What Brands Must Know About The Privacy Debate – Apple Edition!

The privacy debate - Apple's edition

The world of advertising and brand communications has evolved considerably from its initial days when all the glory was for the front page of newspapers. The television and cable network era turned the tide in favor of media houses that dominated the lucrative advertisement space, and print media was not too behind. But the onset of the internet era brought about a paradigm shift in the advertising world. 

Today, tech owns the advertising industry as digital ad spends routinely outstrip traditional formats of advertising promotion like print and tv ads.

The future is Digital.

In fact, it is expected that brands worldwide will be spending close to USD 389 Billion in digital advertising by the end of 2021. While the outlook for digital advertising looks overwhelmingly positive, there has been turbulence building up in the tech space following some major consumer privacy concerns. 

The first moves were made by governments like those in the EU who brought in robust control and stringent penalties for violations through regulations like GDPR. Technology companies followed suit in their own time, with Google’s announcement of the impending demise of third-party cookies being the most significant move in the same. Apple has thrown the latest spanner in the works for their offerings.

A decisive move by Apple

In September of 2020, Apple announced that they would be rolling out a feature called App Tracking Transparency (ATT) in the next version of iOS. It basically empowers users of Apple devices running iOS 14.5 or higher to block advertisers from tracking their journey across different apps on their phones.

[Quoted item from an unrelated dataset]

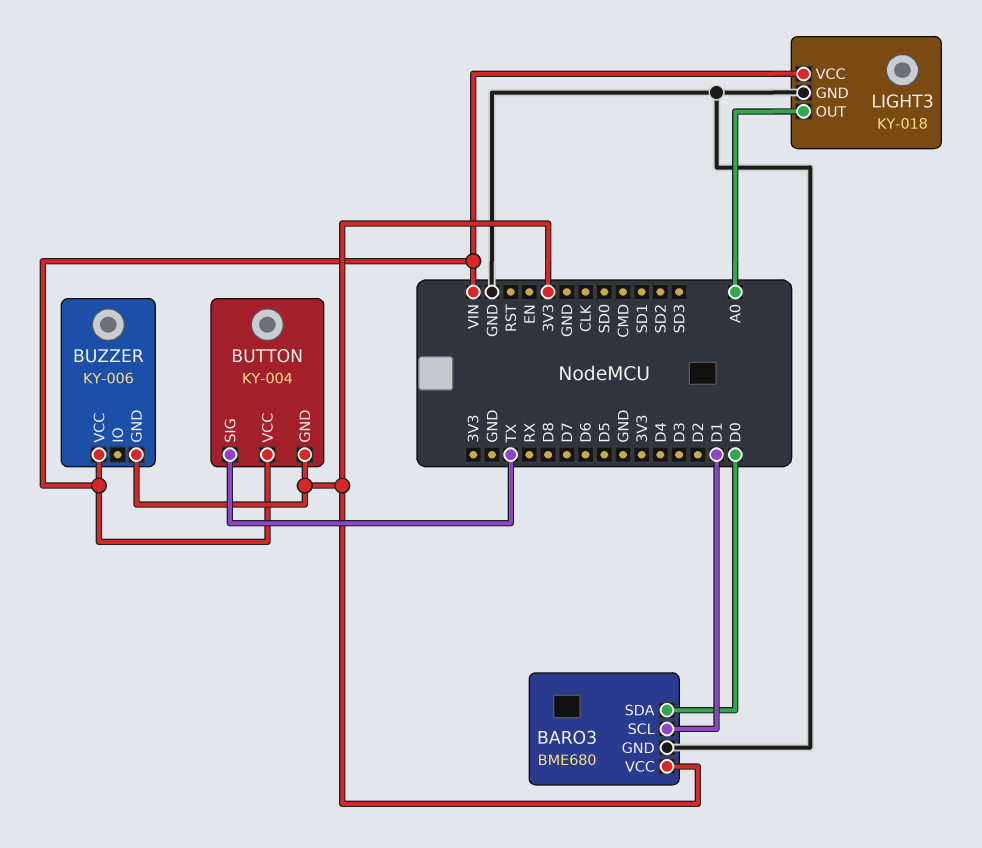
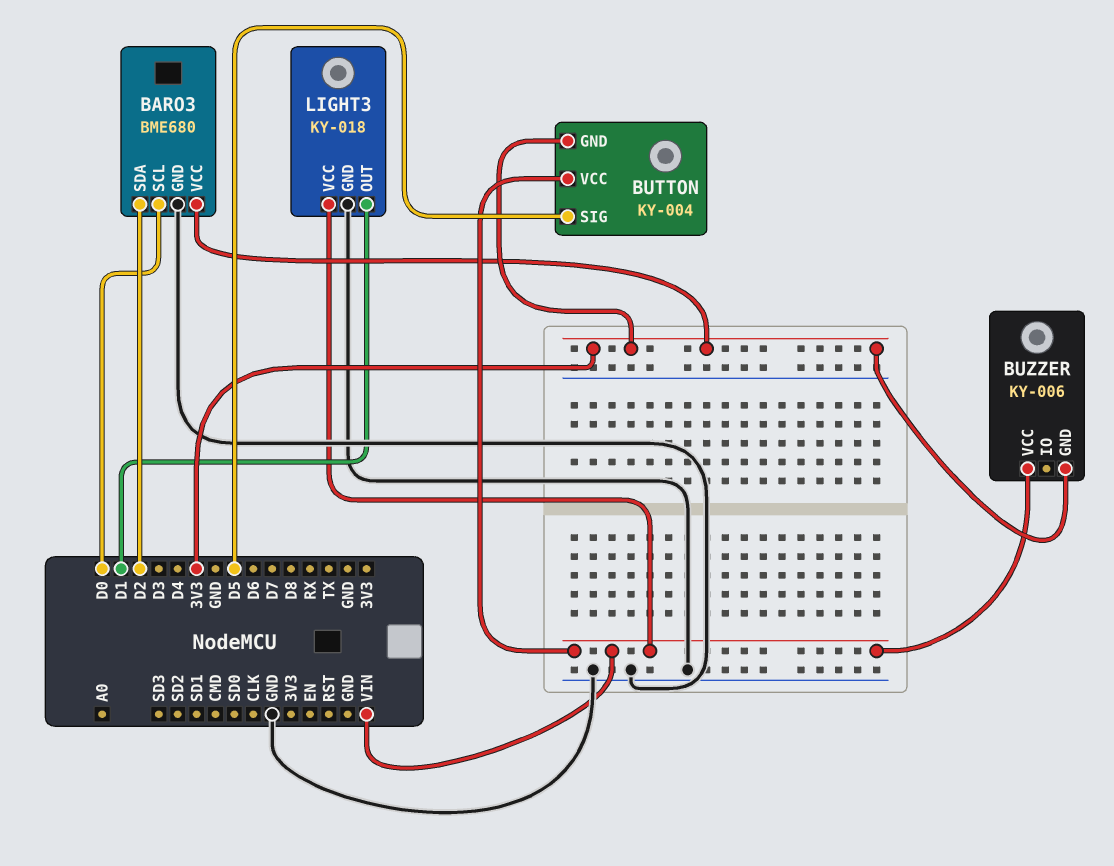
BARO3 pin SCL: D1 -> D0
BARO3 pin SDA: D0 -> D2
BUTTON pin SIG: TX -> D5
LIGHT3 pin OUT: A0 -> D1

What ATT does in the internet advertising space

Two significant privacy-related changes would come into effect with ATT. The first was the coming of transparency. In the app store product page, app developers for iOS had to declare information about all data they intended to collect from users through the time the app resided on the phone and how this data would be used. 

Secondly, apps would have to specifically seek permission from users before collecting and using their data. The rule would apply to the developer’s own code and any 3rd party code or libraries or services the app developer leveraged in the application.

Tim Cook’s announcement of ATT started a fierce war of words in the tech sector as internet giants came out strongly against the move by Apple. The social media giant Facebook argued that Apple was using its market dominance to create an environment where small businesses and app developers could no longer conduct business smoothly.

Facebook’s primary revenue stream comes from targeted advertising on its platform, relying heavily on tracking user journeys across devices for advertisement data feeds.

What does this mean for brands?

With Apple showing no sign of going back on its announcement, internet giants like Facebook and Google are updating their ad tools to incorporate the privacy enhancement guidelines laid down by Apple. For brands looking to improve their outreach through digital advertising, here are three takeaways from this Apple Edition of the privacy debate that has raged for years now:

  1. Limited customer segmentation

The success of every advertising campaign has been in its ability to target the most relevant customer base for ads and messaging. For this to happen, advertising platforms or ad exchanges need to know the preferences of users. 

These preferences include but are not limited to their most visited websites, their activities in various lifestyle applications on their smartphones, the journeys they traverse online, and their most frequent travel or shopping destinations. 

With ATT, this ability gets constrained. Learning more about customers would rely heavily on a user first, permitting tracking their app journeys. With their privacy at stake, most users are likely to deny such further tracking of their activities, making it very difficult to obtain insights for segmenting prospective ad targets.

  1. Focus more on 1st party data

With ATT, it is expected that most users will consider blocking the tracking of their journeys across apps. Hence, brands need to strategize and roll out innovative customer engagement campaigns that will empower them to collect first-party data on their own directly from customers. 

This will help them occupy a better and more competitive place as 3rd party data collection becomes nearly impossible.

  1. Partner with more innovative advertising platforms

Even Apple would agree that digital advertising is never going to die out. It is important to remember that better-targeted ads are beneficial for consumers too. 

They get exposed to more relevant things and progress towards making important buying decisions if the information they get exposed to is valuable. It is only a matter of time before advertising platforms figure out a technology workaround for this problem that will uphold Apple’s guidelines yet ethically enable the collection of valuable insights for better ad positioning. Brands need to work with forward-thinking advertisement platforms as they would be the first in line to beat such challenges.
While the privacy debates will continue to shake the ramparts of the digital advertising industry, brands are nowhere near getting disillusioned with ads. By focusing on collecting more compliant first-party data collection policies and using the data to personalize their messaging, customer acceptance is bound to increase. Studies show that 90% of customers are willing to part with their private data if brands can offer them a more personalized and superior experience. Hence brands need to focus on the relevance of their messaging and strike a relationship with the right advertising platform partner to ensure that they stay visible to the right audience irrespective of the policies companies like Apple roll out periodically.